From 1899, however, Germany began to pay more attention to her fixed defences, and in the next years a long line of fortifications came into existence on the French frontier, the positions and strength of which were regulated with special regard to a new strategic disposition of the field armies and to the number and sites of the "strategic railway stations" which were constructed about the same time. Thus, the creation of a new series of forts extending from Thionville (Diedenhofen) to Metz and thence south-eastward was coupled with the construction of twelve strategic railway stations between Cologne and the Belgian frontier, and later--the so-called "fundamental plan" of operations against France having apparently undergone modification in consequence of changes in the foreign relations of the German government--an immense strategic railway station was undertaken at Saarburg, on the right rear of Thionville and well away from the French frontier, and many important new works both of fortification and of railway construction were begun in Upper Alsace, between Colmar and Basel.

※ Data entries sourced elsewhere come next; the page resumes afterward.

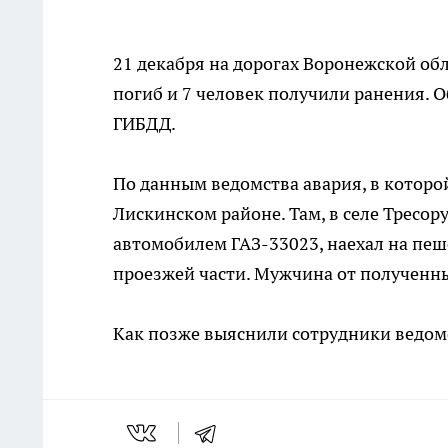
21 декабря на дорогах Воронежской обл
погиб и 7 человек получили ранения. 
ГИБДД.
По данным ведомства авария, в которой
Лискинском районе. Там, в селе Тресор
автомобилем ГАЗ-33023, наехал на пеше
проезжей части. Мужчина от полученны
Как позже выяснили сотрудники ведомс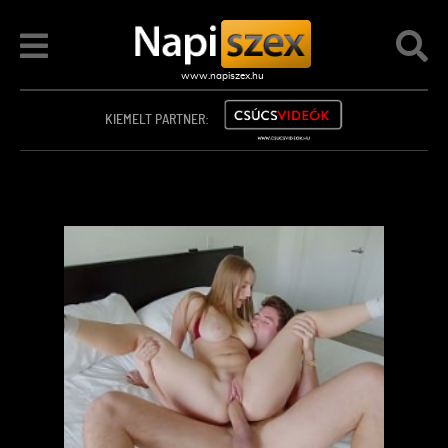
KIEMELT PARTNER: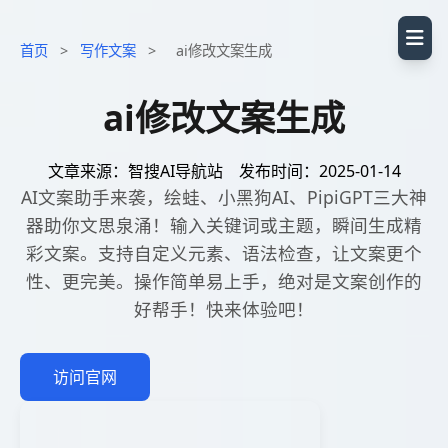
首页
>
写作文案
>
ai修改文案生成
ai修改文案生成
文章来源：智搜AI导航站
发布时间：2025-01-14
AI文案助手来袭，绘蛙、小黑狗AI、PipiGPT三大神
器助你文思泉涌！输入关键词或主题，瞬间生成精
彩文案。支持自定义元素、语法检查，让文案更个
性、更完美。操作简单易上手，绝对是文案创作的
好帮手！快来体验吧！
访问官网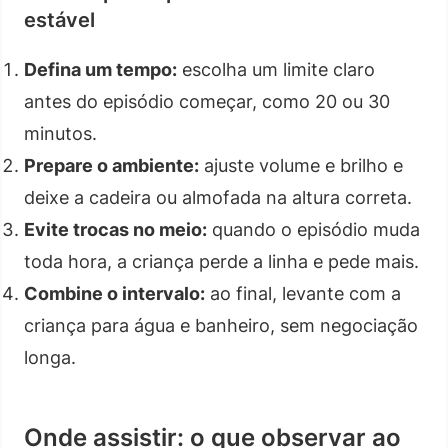
estável
Defina um tempo:
escolha um limite claro
antes do episódio começar, como 20 ou 30
minutos.
Prepare o ambiente:
ajuste volume e brilho e
deixe a cadeira ou almofada na altura correta.
Evite trocas no meio:
quando o episódio muda
toda hora, a criança perde a linha e pede mais.
Combine o intervalo:
ao final, levante com a
criança para água e banheiro, sem negociação
longa.
Onde assistir: o que observar ao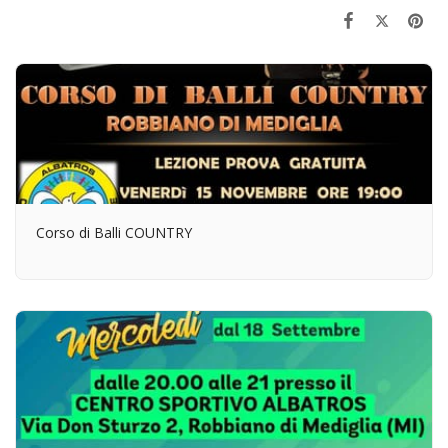
Corso di Balli COUNTRY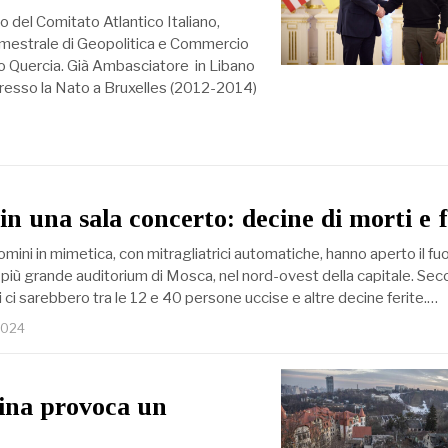
 del Comitato Atlantico Italiano,
rimestrale di Geopolitica e Commercio
o Quercia. Già Ambasciatore in Libano
esso la Nato a Bruxelles (2012-2014)
n una sala concerto: decine di morti e f
ini in mimetica, con mitragliatrici automatiche, hanno aperto il fuo
il più grande auditorium di Mosca, nel nord-ovest della capitale. Se
 ci sarebbero tra le 12 e 40 persone uccise e altre decine ferite.…
2024
raina provoca un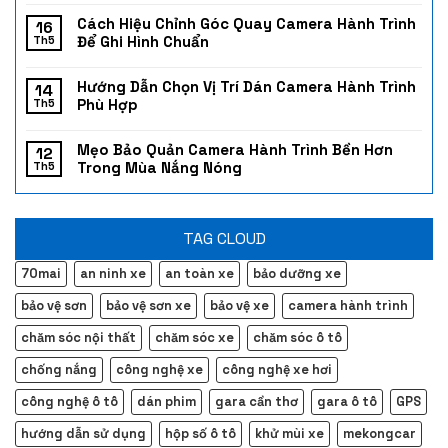
Cách Hiệu Chỉnh Góc Quay Camera Hành Trình
16
Để Ghi Hình Chuẩn
Th5
Hướng Dẫn Chọn Vị Trí Dán Camera Hành Trình
14
Phù Hợp
Th5
Mẹo Bảo Quản Camera Hành Trình Bền Hơn
12
Trong Mùa Nắng Nóng
Th5
TAG CLOUD
70mai
an ninh xe
an toàn xe
bảo dưỡng xe
bảo vệ sơn
bảo vệ sơn xe
bảo vệ xe
camera hành trình
chăm sóc nội thất
chăm sóc xe
chăm sóc ô tô
chống nắng
công nghệ xe
công nghệ xe hơi
công nghệ ô tô
dán phim
gara cần thơ
gara ô tô
GPS
hướng dẫn sử dụng
hộp số ô tô
khử mùi xe
mekongcar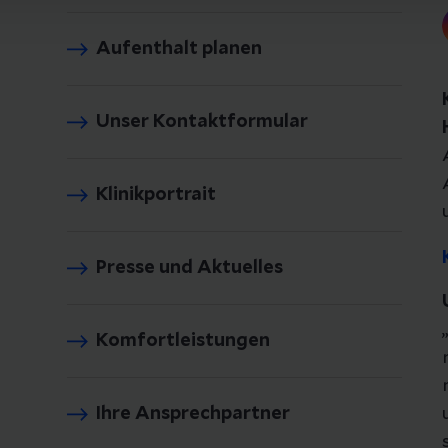
Aufenthalt planen
Unser Kontaktformular
Klinikportrait
Presse und Aktuelles
Komfortleistungen
Ihre Ansprechpartner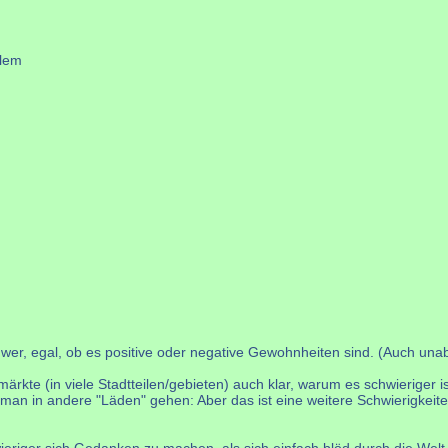
llem
chwer, egal, ob es positive oder negative Gewohnheiten sind. (Auch u
kte (in viele Stadtteilen/gebieten) auch klar, warum es schwieriger 
e man in andere "Läden" gehen: Aber das ist eine weitere Schwierigkeit
wieriger sich Gedanken zu machen, als sich einfach blöd durch die Welt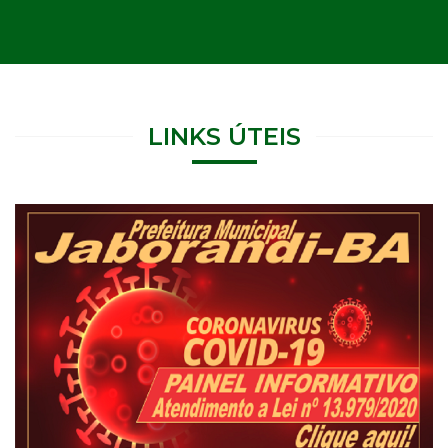
LINKS ÚTEIS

The coast defences include, besides the great naval ports of Wilhelmshaven on the North Sea and Kiel on the Baltic, Danzig, Pillau, Memel, Friedrichsort, Cuxhaven, Geestemunde and Swinemunde. (C. F. A.)
_Navy._--The German navy is of recent origin. In 1848 the German people urged the construction of a fleet. Money was collected, and a few men-of-war were fitted out; but these were subsequently sold, the German _Bundestag_ (federal council) not being in sympathy with the aspirations of the nation. Prussia however, began laying the foundations of a small navy. To meet the difficulty arising from the want of good harbours in the Baltic, a small extent of territory near Jade Bay was bought from Oldenburg in 1854, for the purpose of establishing a war-port there. Its construction was completed at enormous expense, and it was opened for ships by the emperor in June 1869 under the name of Wilhelmshaven. In 1864 Prussia, in annexing Holstein, obtained possession of the excellent port of Kiel, which has since been strongly fortified. From the time of the formation of the North German Confederation the navy has belonged to the common federal interest. Since 1st October 1867 all its ships have carried the same flag, of the national colours--black, white, red, with the Prussian eagle and the iron cross.